China posts ‘incredible’ 0.4% growth in second quarter of the year

The covid zero policy that China has maintained since the start of the pandemic is becoming more and more expensive. Its latest bill bears witness to this: in the second quarter of the year, the world’s second largest economy barely grew by 0.4% in annual terms, as the National Statistics Office announced this morning. The actual cost, however, could far exceed government figures.

This last period, from April to June, coincides with the most virulent epidemics recorded in China to date. A situation in which its authorities have imposed confinement at home for two months in Shanghai, the commercial center of the country. Beijing, the capital, also suffered a series of measures for six weeks which, without amounting to official confinement, forced residents into their homes. Many other cities are also living with restrictions that have had a profound economic impact.

For this reason, the limited drop revealed today, Friday, fuels recurring doubts more than ever regarding the authenticity of public figures. “The statistics office ensures that the production of the second quarter was slightly higher than that of a year ago.

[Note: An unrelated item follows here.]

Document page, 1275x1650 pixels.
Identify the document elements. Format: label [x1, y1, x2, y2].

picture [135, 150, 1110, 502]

This is implausible even taking into account the strong rebound shown by the June monthly data,” Julian Evans-Pritchard, China economist at consultancy Capital Economics, said in a report shared today. “This is not the first time that official GDP figures have appeared to underestimate the depth of a recession.”

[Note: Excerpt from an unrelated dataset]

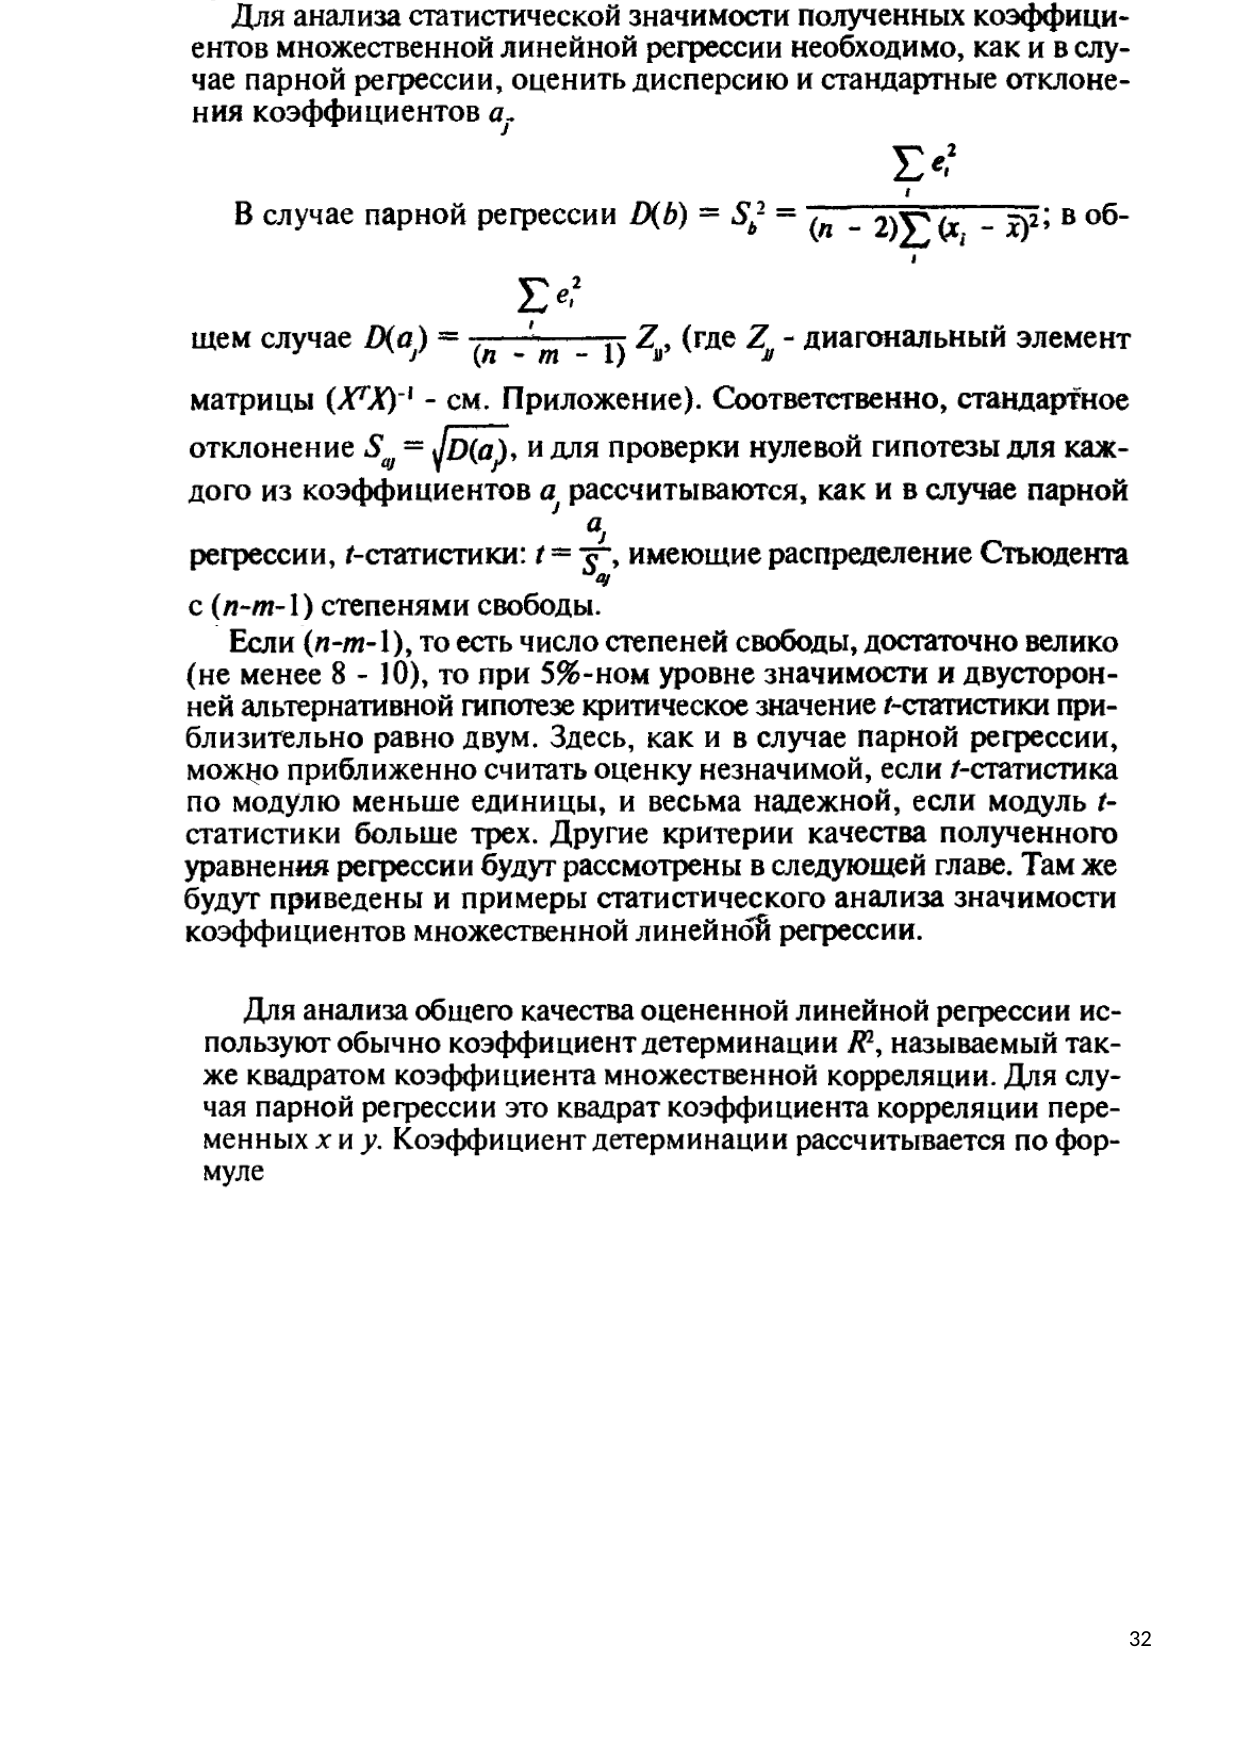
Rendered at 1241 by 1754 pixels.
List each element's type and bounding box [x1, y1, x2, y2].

picture [177, 0, 1152, 620]
picture [177, 980, 1152, 1201]
picture [177, 625, 1152, 975]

China records its weakest growth rate in two years, since In the first quarter of 2020, it will pay for the outbreak of the pandemic in Wuhan with a historic collapse of 6.8%. After protecting its borders with a zero-tolerance policy, the Asian giant ended the year with a 2.3% rebound, its worst result in almost half a century but, at the same time, the only world’s largest economy on positive ground.

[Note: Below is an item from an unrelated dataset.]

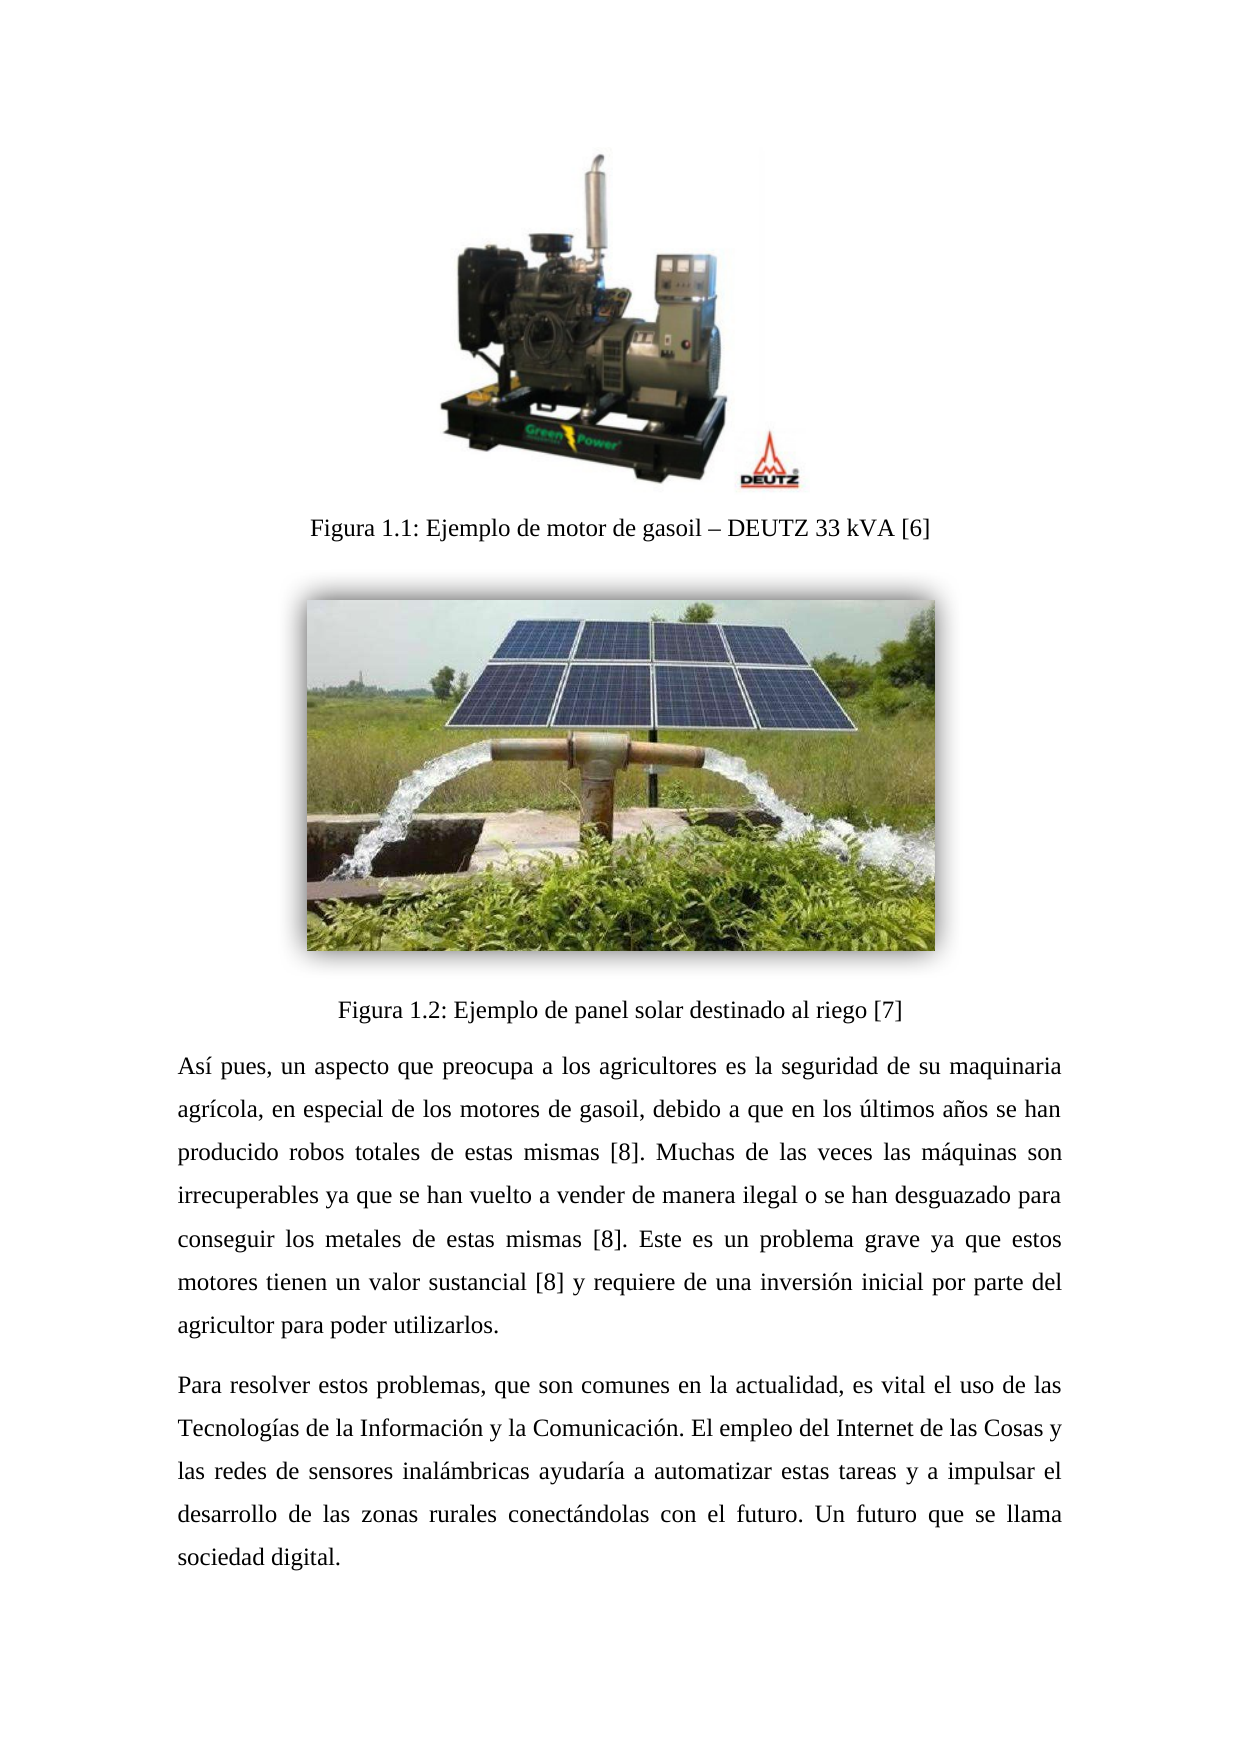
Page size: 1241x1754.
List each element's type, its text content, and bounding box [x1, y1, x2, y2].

Today, on the contrary, said strategy represents an inaccessible utopia that keeps the country subject to the virus and threatens to continue to weigh on its economic performance. The 4.8% in the first quarter have already provoked skepticism from analysts. The sum of the two partial yields 2.5% for the first half, which makes it almost impossible to achieve the government objective, set “around 5.5%” at the annual meeting of the regime’s legislative apparatus. last March.

Experts do not predict a rapid recovery despite the withdrawal of the most restrictive measures, since, given the current model, their reimposition is only a matter of time. The detection this week of a new omicron subvariant in Shanghai, for example, has reignited rumors of another lockdown. “Even by massaging the figures a little, it is difficult to see how the government’s objective can be achieved,” predicts the note from Capital Economics. “We expect official GDP figures to reach 3-4% this year, but we believe the reality on the ground will be closer to zero growth.”

Priorities met

The rising cost of the zero Covid policy seems to have sounded the alarm in some sectors within the Communist Party. This unease was personified in the figure of Li Keqiang. The Prime Minister chaired a symposium of experts on Tuesday to “assess the state of the economy” in the face of the “unusual situation experienced in the second quarter of the year”, due to “the severe impact of factors beyond beyond our expectations.”

Already at the end of May, he even called an emergency meeting of the apparatus. Thus, in front of more than 100,000 representatives of all levels of the Administration, Li acknowledged that the difficulties are “to some extent greater than those encountered in 2020 when the pandemic hit the country”.; and stressed the necessary response: “Development remains the key to solving all of China’s problems.”

Maintaining the two priorities at the same time, economic growth and covid-zero, with its consequent requirements, is however a little less than an antithesis. Despite everything, the leader Xi Jinping refuses to abandon a strategy that once became a source of legitimacy for the regime, the validity of which he reiterates at each public intervention. “Perseverance is victory,” he proclaimed during an official visit to Sichuan province last month.

positive trend

Other monthly indices released today invite a more optimistic reading in the short term. Industrial production increased by 3.9% per year in June against 0.7% in May. Retail sales rebounded 3.1% after declines of 6.7% and 11.1% in May and April respectively. Investment in fixed assets, for its part, increased to 6.1%.

The urban unemployment rate, an unrepresentative method that does not include large pools of migrant workers, fell to 5.5% from 5.9% in May. For those under 25, on the other hand, it rises to 3l 19.3%.

On the other hand, the customs figures published yesterday maintain the trend of the previous months: high exports and falling imports. The former rose 17.9%, its fastest pace since January. The latter, however, gains barely 1%, a ratio that casts doubt on the solidity of its evolution. The Chinese economy is thus paying for an increasingly costly Covid-zero policy, even if its exact price remains a mystery.